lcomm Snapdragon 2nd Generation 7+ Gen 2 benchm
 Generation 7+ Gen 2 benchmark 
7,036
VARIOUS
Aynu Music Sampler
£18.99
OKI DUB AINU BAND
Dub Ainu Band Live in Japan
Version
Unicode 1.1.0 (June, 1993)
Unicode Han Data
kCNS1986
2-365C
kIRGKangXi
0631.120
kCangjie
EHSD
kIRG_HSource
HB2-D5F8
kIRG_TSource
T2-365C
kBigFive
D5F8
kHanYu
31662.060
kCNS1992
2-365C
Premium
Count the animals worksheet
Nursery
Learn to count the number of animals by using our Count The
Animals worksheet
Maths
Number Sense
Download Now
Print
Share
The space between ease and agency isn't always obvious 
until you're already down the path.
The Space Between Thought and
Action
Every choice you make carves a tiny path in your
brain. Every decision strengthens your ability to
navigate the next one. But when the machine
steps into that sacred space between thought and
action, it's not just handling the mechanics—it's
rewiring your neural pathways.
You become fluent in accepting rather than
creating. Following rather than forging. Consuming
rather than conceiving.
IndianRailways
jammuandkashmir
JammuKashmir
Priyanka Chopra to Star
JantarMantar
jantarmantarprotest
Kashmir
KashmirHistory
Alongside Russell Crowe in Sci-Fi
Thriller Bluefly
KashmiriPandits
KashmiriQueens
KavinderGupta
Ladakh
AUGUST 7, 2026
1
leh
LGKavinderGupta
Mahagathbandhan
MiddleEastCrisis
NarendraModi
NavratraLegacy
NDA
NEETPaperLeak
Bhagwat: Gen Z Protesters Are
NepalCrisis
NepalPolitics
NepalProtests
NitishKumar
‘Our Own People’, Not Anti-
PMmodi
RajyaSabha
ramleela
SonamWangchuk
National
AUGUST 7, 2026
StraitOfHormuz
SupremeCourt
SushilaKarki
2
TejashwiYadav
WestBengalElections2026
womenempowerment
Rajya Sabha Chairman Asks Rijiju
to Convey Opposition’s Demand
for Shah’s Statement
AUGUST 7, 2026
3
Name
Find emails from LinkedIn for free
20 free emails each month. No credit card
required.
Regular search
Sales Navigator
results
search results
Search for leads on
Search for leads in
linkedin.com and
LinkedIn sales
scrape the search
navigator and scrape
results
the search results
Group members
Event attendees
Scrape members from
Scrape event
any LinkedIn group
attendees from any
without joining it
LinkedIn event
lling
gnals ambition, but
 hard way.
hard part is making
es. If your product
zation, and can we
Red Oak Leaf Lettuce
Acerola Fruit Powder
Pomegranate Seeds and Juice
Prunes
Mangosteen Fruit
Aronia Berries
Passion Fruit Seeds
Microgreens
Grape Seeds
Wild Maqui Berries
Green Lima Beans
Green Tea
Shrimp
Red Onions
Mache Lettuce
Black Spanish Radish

* * *

Exercise instructions: Return only the exact lines from the opening of the records through the line that contains "rewiring your neural pathways.", both included.

Result of the exercise:
lcomm Snapdragon 2nd Generation 7+ Gen 2 benchm
 Generation 7+ Gen 2 benchmark 
7,036
VARIOUS
Aynu Music Sampler
£18.99
OKI DUB AINU BAND
Dub Ainu Band Live in Japan
Version
Unicode 1.1.0 (June, 1993)
Unicode Han Data
kCNS1986
2-365C
kIRGKangXi
0631.120
kCangjie
EHSD
kIRG_HSource
HB2-D5F8
kIRG_TSource
T2-365C
kBigFive
D5F8
kHanYu
31662.060
kCNS1992
2-365C
Premium
Count the animals worksheet
Nursery
Learn to count the number of animals by using our Count The
Animals worksheet
Maths
Number Sense
Download Now
Print
Share
The space between ease and agency isn't always obvious 
until you're already down the path.
The Space Between Thought and
Action
Every choice you make carves a tiny path in your
brain. Every decision strengthens your ability to
navigate the next one. But when the machine
steps into that sacred space between thought and
action, it's not just handling the mechanics—it's
rewiring your neural pathways.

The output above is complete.